Cairns Indigenous Art Fair celebrates Aboriginal and Torres Strait Islander cultures


Premier Annastacia Palaszczuk has welcomed the return of visitors to the Cairns Indigenous Art Fair (CIAF) 2022 and acknowledged the many First Nations artists whose work formed the centrepiece of the annual event.

“It’s an exciting time in Cairns with the staging of this landmark event as an important First Nation arts and cultural festival which our Government has supported since its inception,” the Premier said.

“I congratulate the winners of the CIAF art awards, including Katherine Ngallametta as the 2022 winner of the $15,000 Premier’s Award for Excellence for the most outstanding work at CIAF.

“Katherine Ngallametta, from Pormpuraaw Art and Culture Centre, received the award for her work Land Centre, which the judges described as “a poignant work whose patterns and ripples evoke abstract images of the layers of the earth, rings of a tree and the life forces of Country.”

Minister for the Arts Leeanne Enoch said CIAF received operational core funding from the Queensland Government with $2.4million over four-years.

“We are also investing in two additional CIAF initiatives in 2022, with $200,000 for the Big Sculpture Showcase which features large-scale works to activate the CIAF event landscape, and $120,000 for CIAF 2022-23 Digital Growth Opportunities to produce a series of video podcasts that will help CIAF to record and pass on cultural knowledge,” the Minister said.

“CIAF 2022 features beautiful visual arts, and a comprehensive program of music and performing arts, including the CIAF Fashion Story exhibition which presents fashion design, wearable art, performance and Music in the Tank live music program at Tanks Arts Centre.”

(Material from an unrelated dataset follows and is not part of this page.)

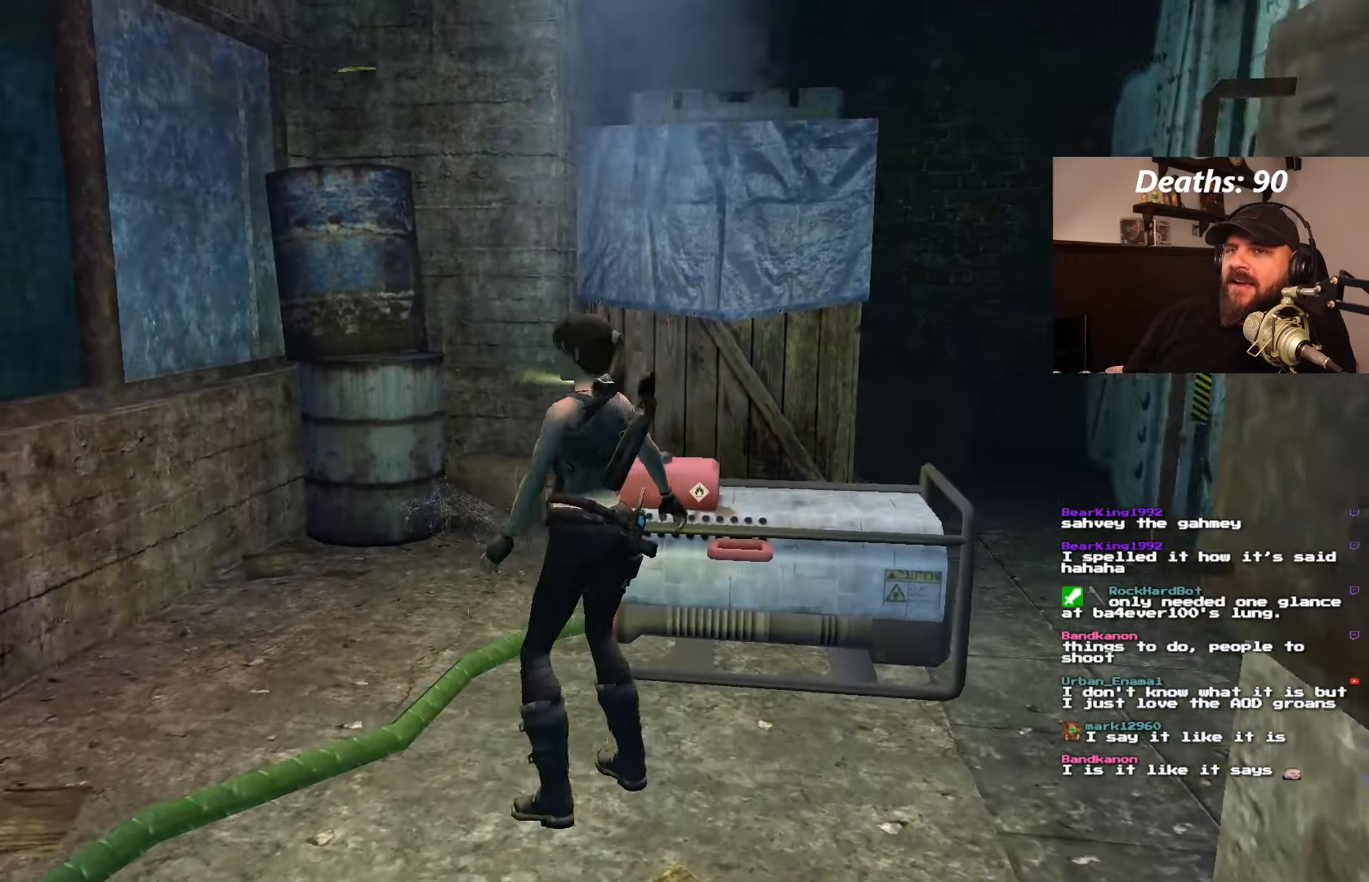
{"dt_ms": 500, "buttons": [], "left_stick": "center", "right_stick": "center", "events": [[167, "DPAD_LEFT", "up"]]}
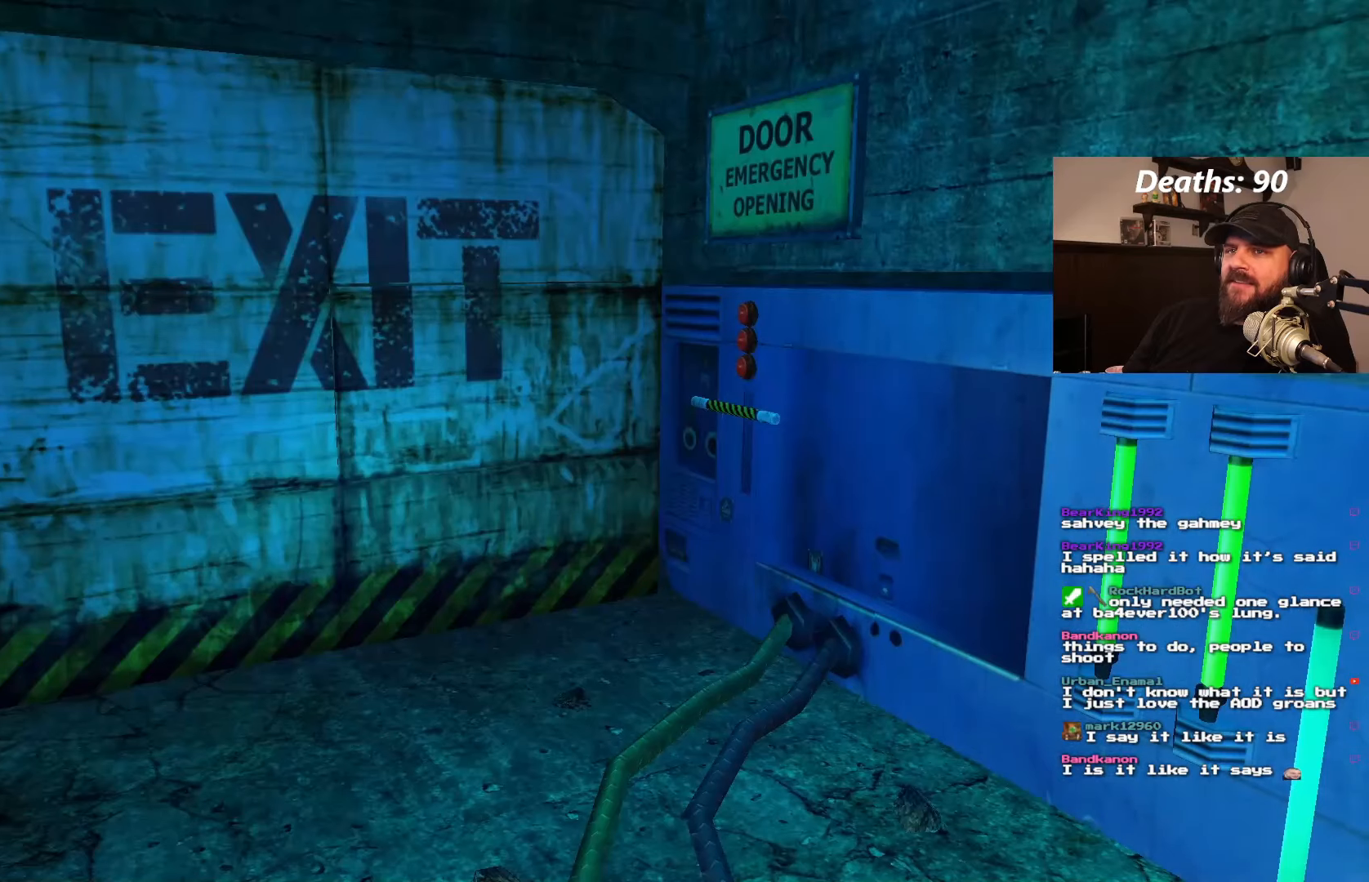
{"dt_ms": 500, "buttons": [], "left_stick": "center", "right_stick": "center", "events": []}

Minister Enoch said the Queensland Government’s ongoing investment would see the festival continue to elevate First Nations arts, and grow Aboriginal and Torres Strait Islander arts practice, development and distribution.

“CIAF plays an important role in profiling Aboriginal and Torres Strait Islander artists and expanding ethical networks to grow the sale and distribution of First Nations art and secure Queensland’s reputation for exceptional First Nations arts and cultural experiences.

“The Brisbane 2032 Olympic and Paralympic Games are set to be a powerful celebration of First Nations arts and cultures, and the Queensland Government is committed to ensuring First Nations artists and arts workers are best positioned to leverage the significant opportunity this presents,” Minister Enoch said.

Aboriginal and Torres Strait Islander Partnerships Minister Craig Crawford congratulated all the artists on show at CIAF, that coincides with NAIOC week.

“Art, like language, is an expression of the spirit and soul,” Mr Crawford said.

“It is also a form of truth-telling, and through art can help connect all of us to the stories, songlines, and sense of place of First Nations artists.”

In delivering her eighth and final CIAF, Artistic Director Janina Harding said she was looking forward to the days ahead and welcoming everyone back.

“I feel particularly proud of the CIAF team and the incredible quality of artwork on show,” Ms Harding said.